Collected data
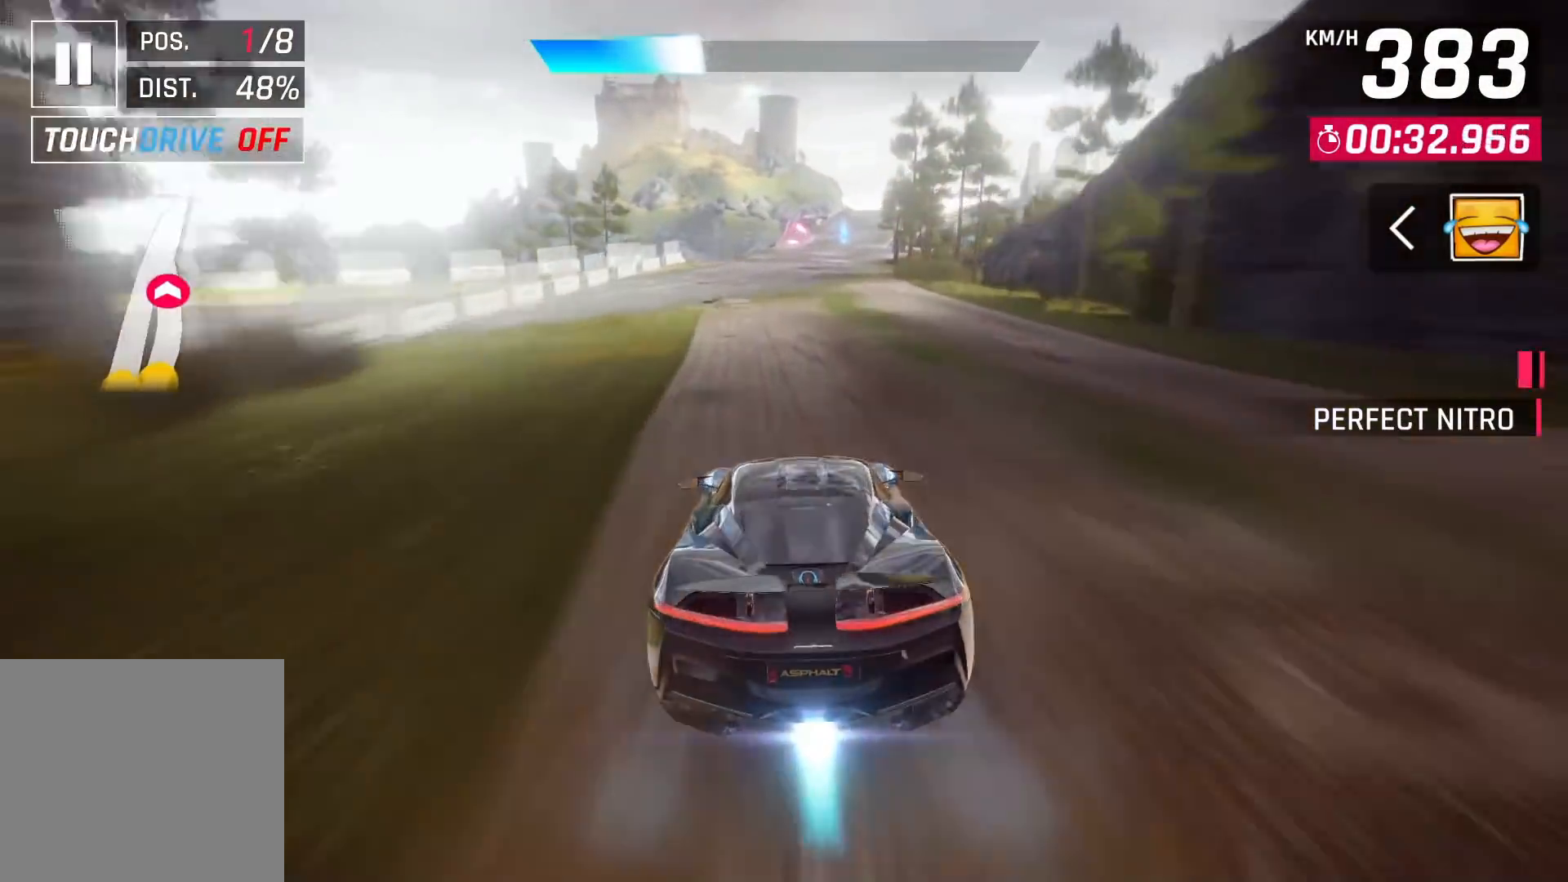
{"buttons": [], "left_stick": "center", "right_stick": "center", "events": [[17, "SQUARE", "down"], [67, "CROSS", "down"], [67, "SQUARE", "up"], [183, "CROSS", "up"]]}
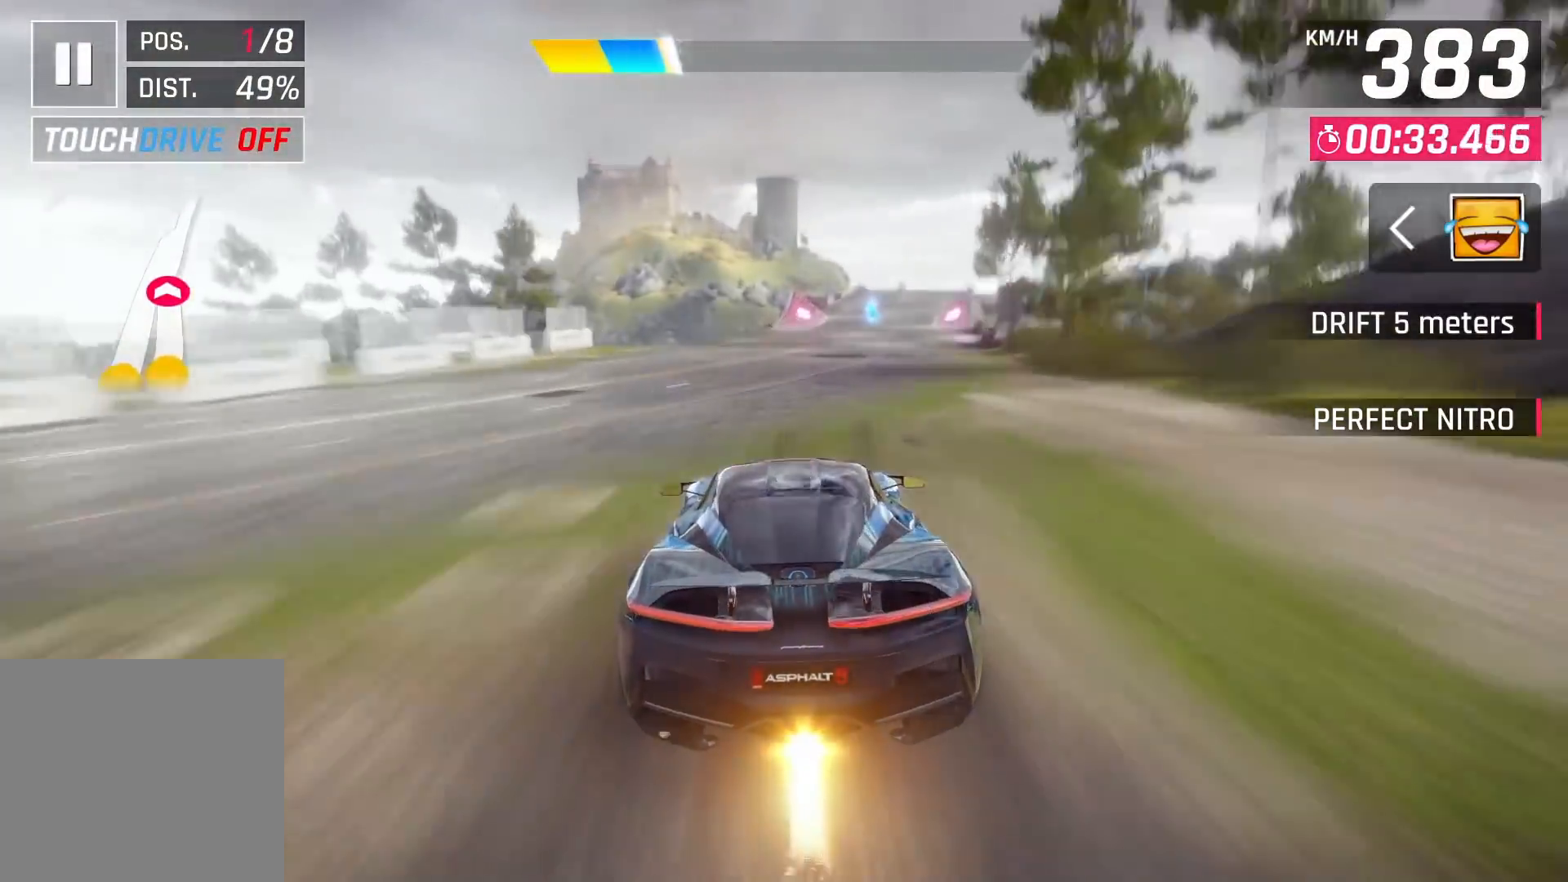
{"buttons": [], "left_stick": "center", "right_stick": "center", "events": []}
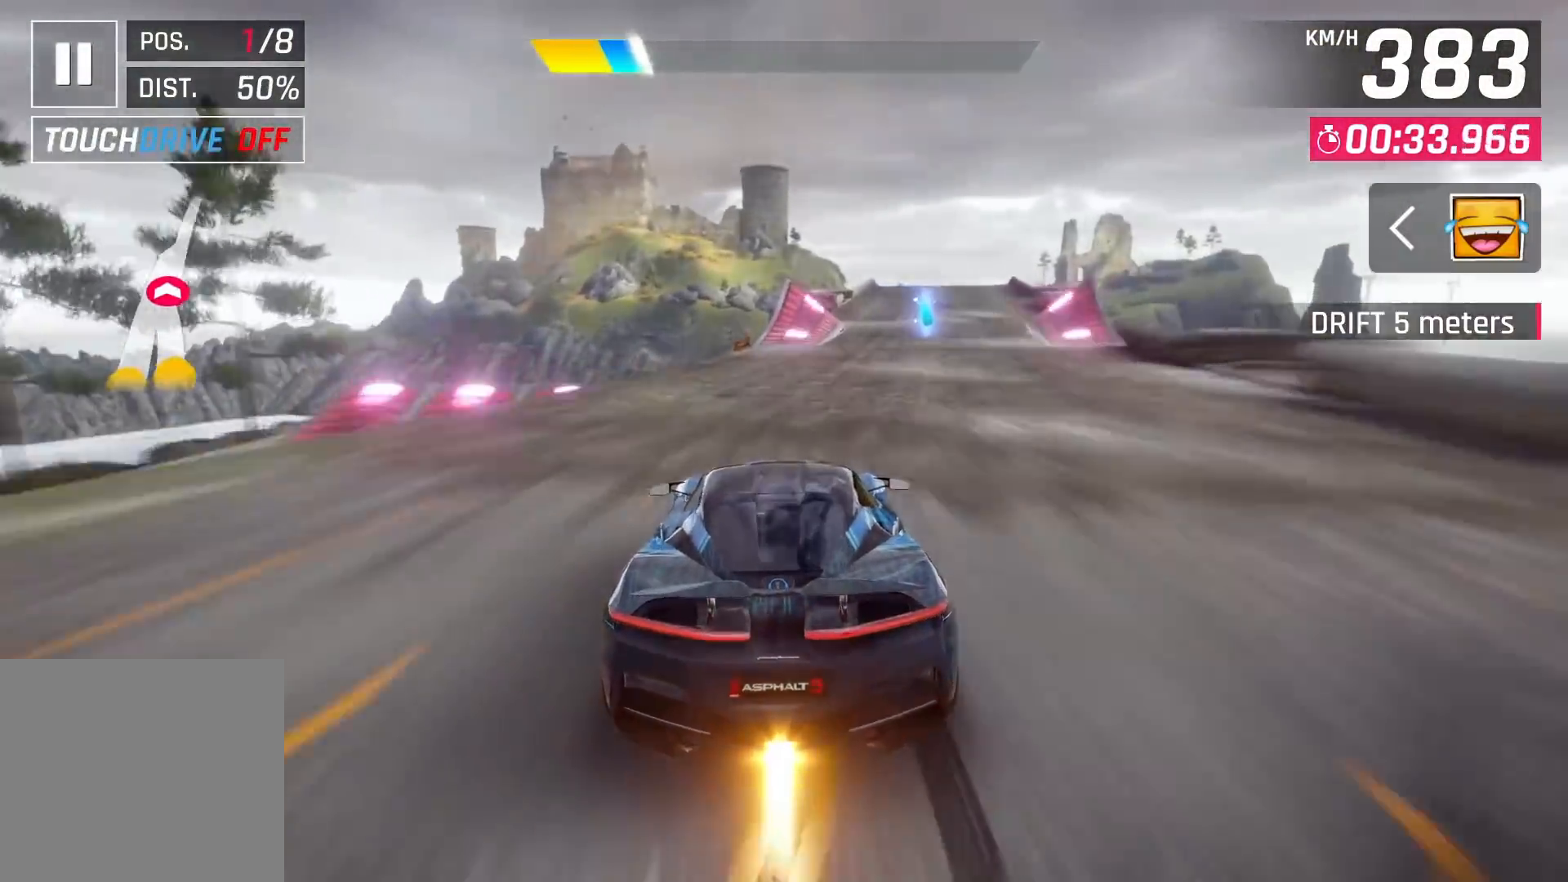
{"buttons": [], "left_stick": "center", "right_stick": "center", "events": []}
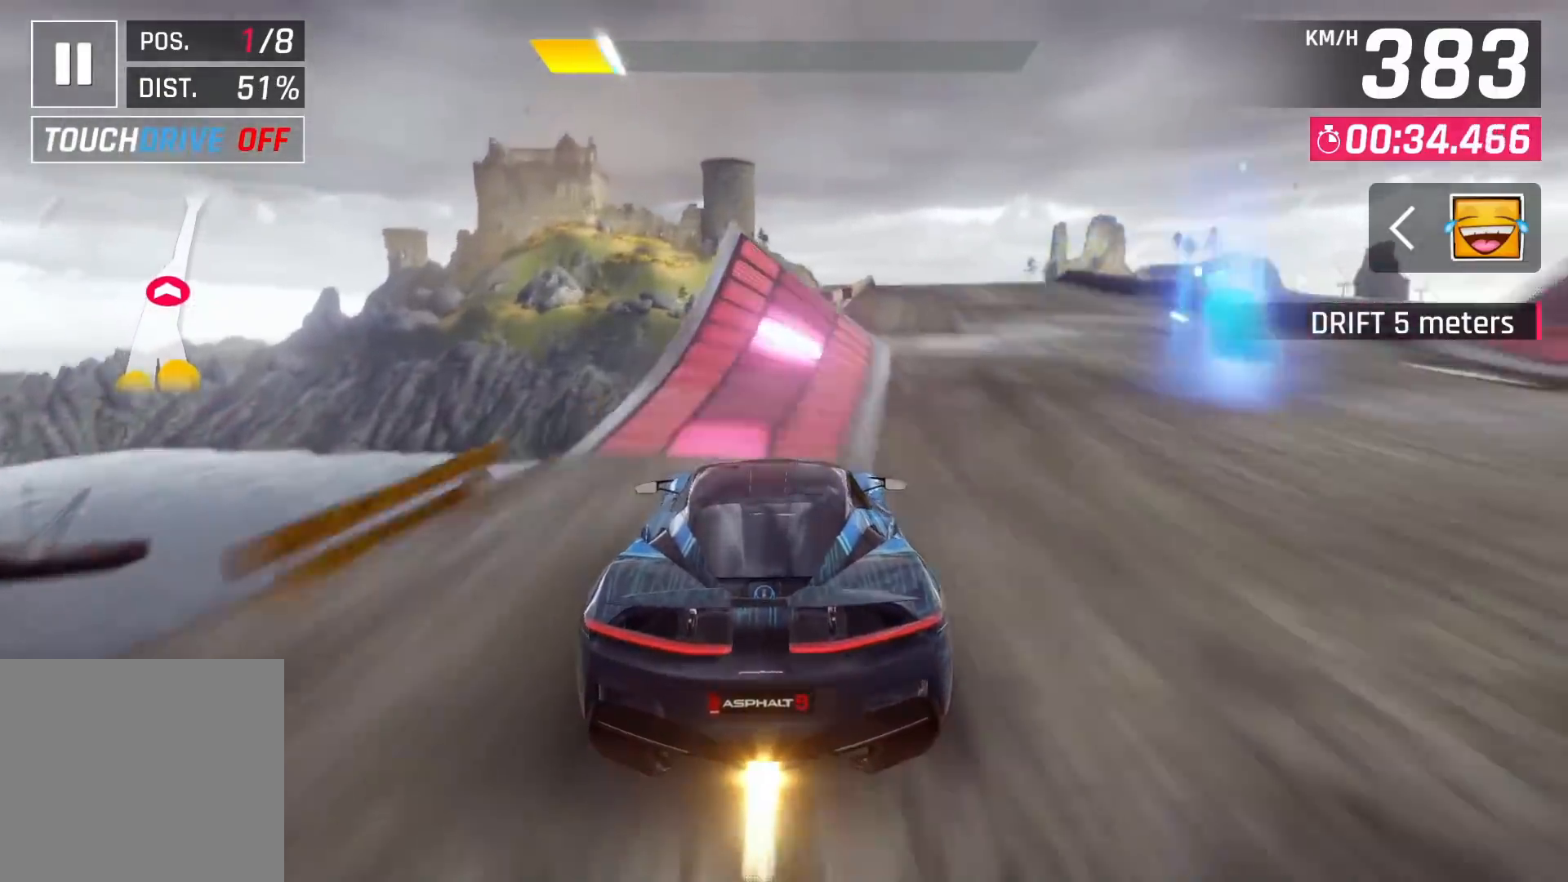
{"buttons": [], "left_stick": "right", "right_stick": "center", "events": [[250, "CROSS", "down"], [283, "left_stick", "right"], [317, "CROSS", "up"]]}
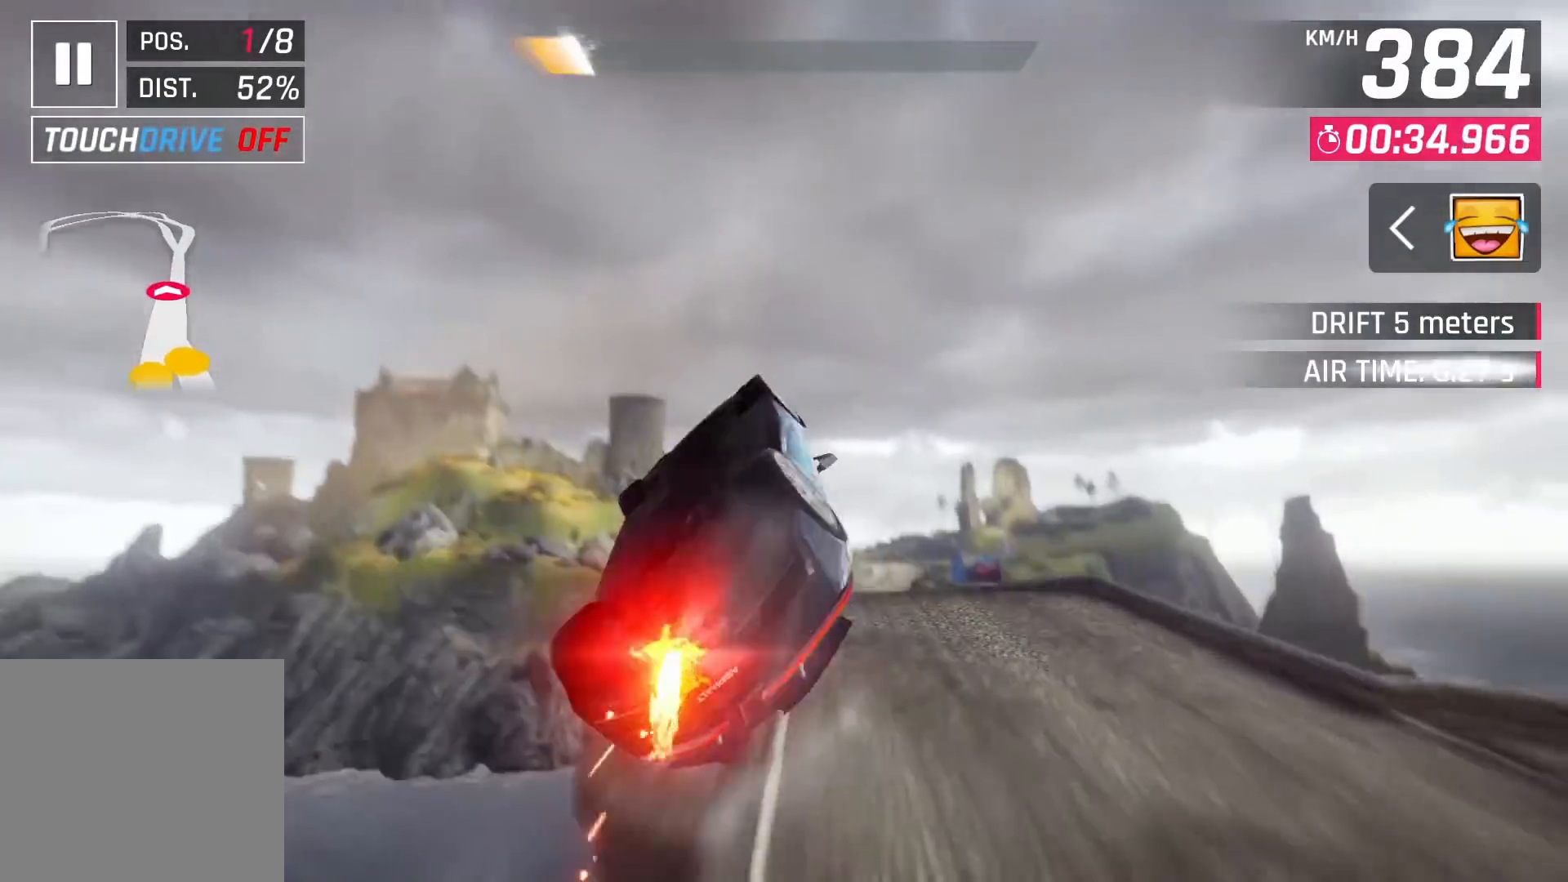
{"buttons": [], "left_stick": "center", "right_stick": "center", "events": [[250, "left_stick", "center"]]}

*Problem:* The records above, minus their pictures, are to be returned word for word.

*Answer area:*
{"buttons": [], "left_stick": "center", "right_stick": "center", "events": [[17, "SQUARE", "down"], [67, "CROSS", "down"], [67, "SQUARE", "up"], [183, "CROSS", "up"]]}
{"buttons": [], "left_stick": "center", "right_stick": "center", "events": []}
{"buttons": [], "left_stick": "center", "right_stick": "center", "events": []}
{"buttons": [], "left_stick": "right", "right_stick": "center", "events": [[250, "CROSS", "down"], [283, "left_stick", "right"], [317, "CROSS", "up"]]}
{"buttons": [], "left_stick": "center", "right_stick": "center", "events": [[250, "left_stick", "center"]]}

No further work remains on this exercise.